VJ42 writes "With the 2010 UK general election fast approaching, the Pirate Party of the United Kingdom will be fielding elections for the first time. The Digital Economy bill and ACTA are hot topics for UK geeks, and the Pirate Party is looking to pick up some votes. Their leader, Andrew Robinson, has agreed to answer your questions. Normal Slashdot interview rules apply."

4 of 391 comments (clear)

  1. Legitimacy of the Pirate Party? by Anonymous Coward · · Score: -1, Troll

    Andrew, what do you have to say to pundits and critics who argue that the Pirate Party is an immature, self-defeating organization run by low-income manchildren who do not understand the size or scope of the actual problems involved in intellectual property and copyrights?
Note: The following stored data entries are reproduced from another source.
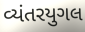
વ્યંતરયુગલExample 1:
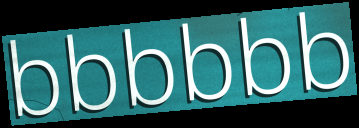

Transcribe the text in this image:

bbbbbb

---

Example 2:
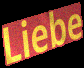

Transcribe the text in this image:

Liebe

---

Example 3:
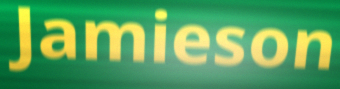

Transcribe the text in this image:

Jamieson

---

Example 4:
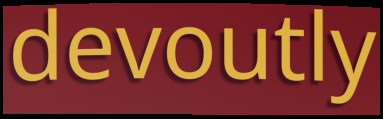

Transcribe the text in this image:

devoutly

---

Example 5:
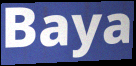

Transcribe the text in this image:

BayaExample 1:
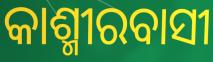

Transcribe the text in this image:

କାଶ୍ମୀରବାସୀ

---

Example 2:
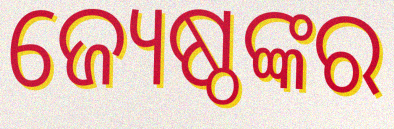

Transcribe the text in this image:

ଜ୍ୟେଷ୍ଠଙ୍କର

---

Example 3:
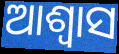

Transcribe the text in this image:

ଆଶ୍ୱାସ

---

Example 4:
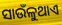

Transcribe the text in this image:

ସାଉଁଳୁଥାଏ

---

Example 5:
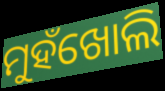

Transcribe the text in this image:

ମୁହଁଖୋଲି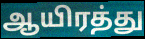
ஆயிரத்து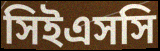
সিইএসসিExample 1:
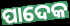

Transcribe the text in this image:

ପାଦେକ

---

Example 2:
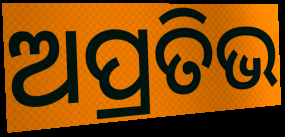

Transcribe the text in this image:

ଅପ୍ରତିଭ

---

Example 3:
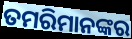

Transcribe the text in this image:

ତମରିମାନଙ୍କର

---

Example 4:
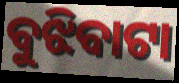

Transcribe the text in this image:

ବୁଝିବାଟା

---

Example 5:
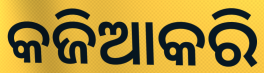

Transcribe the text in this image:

କଜିଆକରି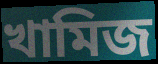
খামিজ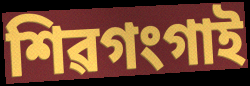
শিৱগংগাইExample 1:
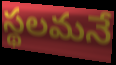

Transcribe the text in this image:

స్థలమనే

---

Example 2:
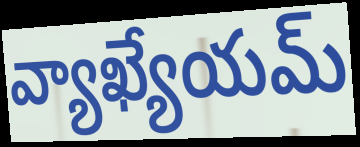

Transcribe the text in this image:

వ్యాఖ్యేయమ్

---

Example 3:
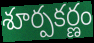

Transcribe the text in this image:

Do you deny that choosing the name "Pirate Party" is a deliberate attempt to pander to a generation of mouth-breathing, spoiled shut-ins who have never done an honest day's work in their life? And, given the fact that piracy hurts content producers, legitimate customers, and even pirates in the long-term since its an unsustainable and selfish practice that produces nothing of value and contributes nothing to society, would you say that your movement is more of a cancerous tumor, or rather an infected wound? Thank you.

  2. Re:Money by Anonymous Coward · · Score: -1, Troll

    Curious. As you touch on your first, second and fourth bullet points, financial support or remuneration is necessary for most serious creative endeavours. So why be insulting when someone manages to point this out in a rather more concise ten word post? And in support of your own argument, no less.
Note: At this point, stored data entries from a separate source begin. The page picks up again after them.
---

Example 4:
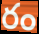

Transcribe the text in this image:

రం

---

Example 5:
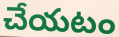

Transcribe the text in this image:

చేయటం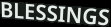
BLESSINGS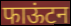
फाऊंटनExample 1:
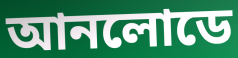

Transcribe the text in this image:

আনলোডে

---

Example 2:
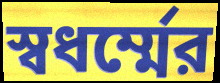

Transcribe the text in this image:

স্বধর্ম্মের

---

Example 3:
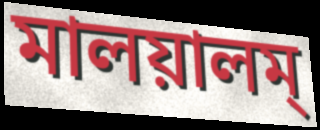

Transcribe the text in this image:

মালয়ালম্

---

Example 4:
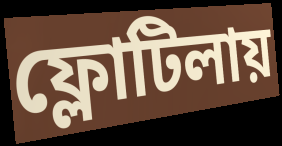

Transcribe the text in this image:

ফ্লোটিলায়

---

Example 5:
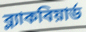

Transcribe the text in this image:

ব্ল্যাকবিয়ার্ড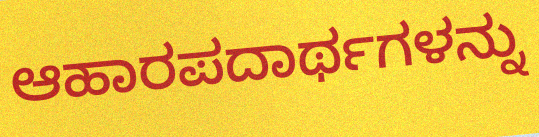
ಆಹಾರಪದಾರ್ಥಗಳನ್ನು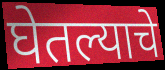
घेतल्याचे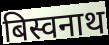
बिस्वनाथ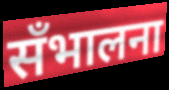
सँभालना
    Do you impress yourself with all the words you know? Does the Socratic method confuse you?

  3. Re:Forcing authors to lose rights over work by FriendlyLurker · · Score: 0, Troll

    shouldn't content producers, artists, programmers, and basically anyone producing something have a right to their work?

    A loaded question. Of course they should have a right to their work - that is not the question. The real question is: should media content producers have the right to profit off the artificial scarcity of digital goods?
    When the cost to copy digital content is fixed, why should they have the right to charge for each digital copy as if it is a scarce item at many thousands of percent markup over the price to copy that item?

  4. Re:Monster Raving Loony Party by Cederic · · Score: 0, Troll

    UKIP are not a far right or far left party. They are (as you highlight) a single issue party.

    I'll happily vote UKIP, and I'll happily take up arms against the BNP. Putting them both in the same category is naive and/or disingenuous.